* _Given instruction A_
State whether each of the following statements agrees with the clang-format review. Answer yes or no for each, and quote the deciding words of the review. (i) The tool counts the files that have one or more clang-format violations. (ii) For Firefox, the code was reformatted gradually rather than all at once. (iii) The summary table shows that only 44% of all LLVM cpp/h files are clang-formatted.
* _Given instruction B_
Carry the clang-format review forward from the point where it stops.

* _Selected excerpt_
= = = = =

The following review is for a small python tool which scans the whole of the LLVM source tree and counts the number of files which have one or more clang-format violations.

This revision contains the tool and the output from the initial run of the tool and the generated documentation which looks like the following
(the style is taken from an OpenMP table which is used to show the progress)

This document is linked into the ClangFormat documentation and I hope might act as a gentle nudge to other LLVM developers to up their % so that we can run clang-format over much more code. If you want us to ensure clang-format doesn't break against your code in the future getting your directory to 100% is a great start.

I've plans to extend the tool later to generate a test file containing clean directories which could be used to autogenerate a regression test, that would mean we could 100% scan the clean areas of LLVM prior to any change.

I also feel we could extend this to include statistics and track the average clang-formatted % content over time, with a general goal for LLVM to become clang-format clean.

Diff Detail

Event Timeline

MyDeveloperDay created this revision.May 27 2020, 6:12 AM
sylvestre.ledru added a comment.EditedMay 28 2020, 5:55 AM

Well done!

For Firefox, we decided to go ahead and reformat everything at once.
It has been way easier this way.

You should run flake8 & autopep8 on your python code. it isn't idomatic Python code (";" are useless on python for example)

clang/docs/tools/generate_formatted_state.py
65

() are useless in python for if

clang/docs/tools/generate_formatted_state.py
49

print xx is python 2
please use
print(xx)

72

if clean:
and revert the two blocks :)

MyDeveloperDay planned changes to this revision.May 28 2020, 6:34 AM

I'm running through flake8... almost every line is changing ;-) ...let me update before wasting any more of your time.

MyDeveloperDay added a comment.EditedMay 28 2020, 7:19 AM

I'm adding a summary table which shows LLVM only 44% of all LLVM cpp/h files are clang-formatted. ;-(

fake8 the python
add a totals line at the bottom of the table

curdeius added inline comments.May 28 2020, 8:56 AM
clang/docs/tools/generate_formatted_state.py
18

It will still not work with Python 3, you need to pass bytes to write() method.

= = = = =

* _Recorded information_

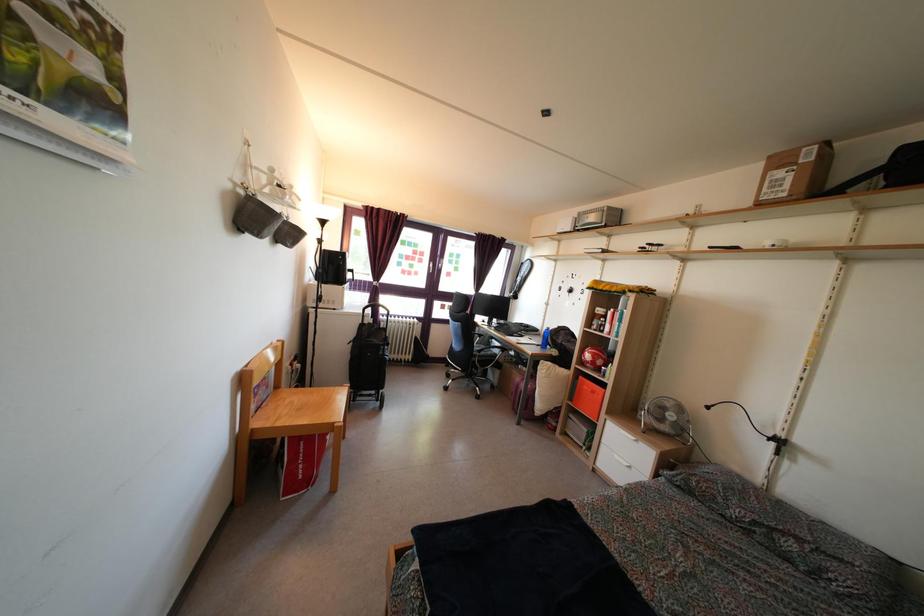
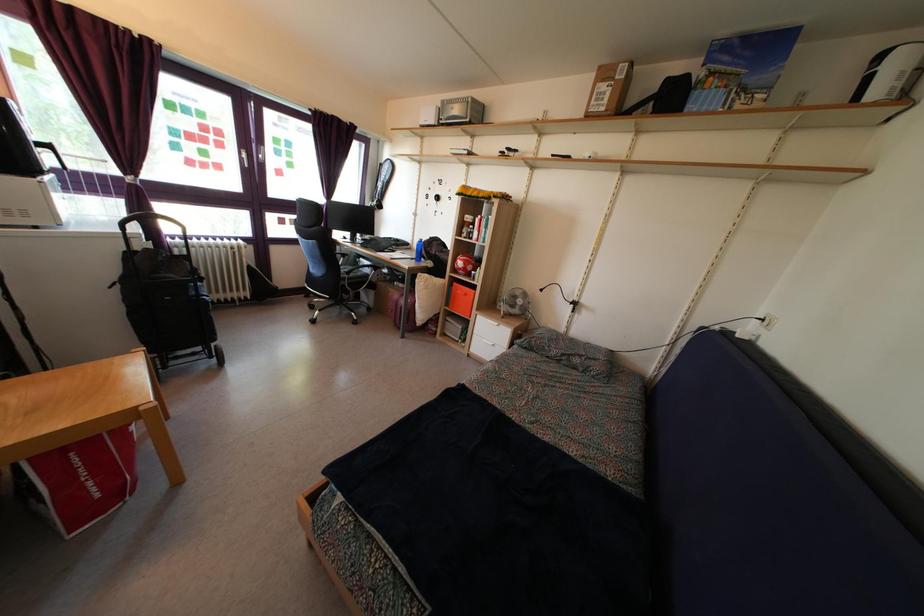
In the second image, find the point that corresponds to (x=811, y=163) in the first image.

= = = = =

* _Task output A_
(i) Yes: "counts the number of files which have one or more clang-format violations."
(ii) No: "For Firefox, we decided to go ahead and reformat everything at once."
(iii) Yes: "only 44% of all LLVM cpp/h files are clang-formatted."

* _Task output B_
Great idea on this! I may borrow this idea and make something similar for some migrations I'm working on.

Sanity check: is this going to be run automatically when docs are generated or done offline with results committed? I don't have a preference, either has pros and cons, but I'm confused as to when this script will be run.

Great idea on this! I may borrow this idea and make something similar for some migrations I'm working on.

Sanity check: is this going to be run automatically when docs are generated or done offline with results committed? I don't have a preference, either has pros and cons, but I'm confused as to when this script will be run.

To be honest I was thinking I'd run it from time to time and commit the rst (like with do with ClangFormatStyleOptions.rst), It takes a good 20 minutes or so on my machine but it could potentially be something we could get github workflows to automate. but for now I wanted to use it to name and shame (oops did I say that out loud!) so we get more areas we can run clang-format regression testing on.

curdeius requested changes to this revision.May 28 2020, 2:54 PM

First of all, very nice idea. :)
Second, could you please make sure that the script is compatible with Python 3?
Also, in order to clean up a bit the generation of the RST (to avoid the repetition of all this output.write() stuff), you can use multiline strings """, or in general, take inspiration from e.g. https://github.com/llvm/llvm-project/blob/master/libcxx/utils/generate_feature_test_macro_components.py#L720.
Lastly, it would be nice to add last update date somewhere.

This revision now requires changes to proceed.May 28 2020, 2:54 PM

@MyDeveloperDay , I know it's a strange request, but could you change (or remove) the background color for 100% case.
I'm partially color-blind and having red and green background in the same table is really hard to distinguish. I guess I'm not alone.
I'd suggest using something like light blue, it doesn't need to stand out anyway.

clang/docs/tools/generate_formatted_state.py
51

Unused subdirs variable: change to _.

53

That doesn't work on Windows because of slashes. You doesn't skip unittests (present at least in clang and llvm).

57

Here you use camelCase, but in other places you use snake_case (e.g. file_path). Please make that consistent.

57–59

You can move it outside the loop.

81

Writing path directly on Windows will put backslashes that are not rendered in rst, so you should either change backslashes to forward slashes (that's what I'd suggest) or double the backslashes. You can just path.replace('\\', '/').

@MyDeveloperDay , I know it's a strange request, but could you change (or remove) the background color for 100% case.
I'm partially color-blind and having red and green background in the same table is really hard to distinguish. I guess I'm not alone.
I'd suggest using something like light blue, it doesn't need to stand out anyway.

Absolutely..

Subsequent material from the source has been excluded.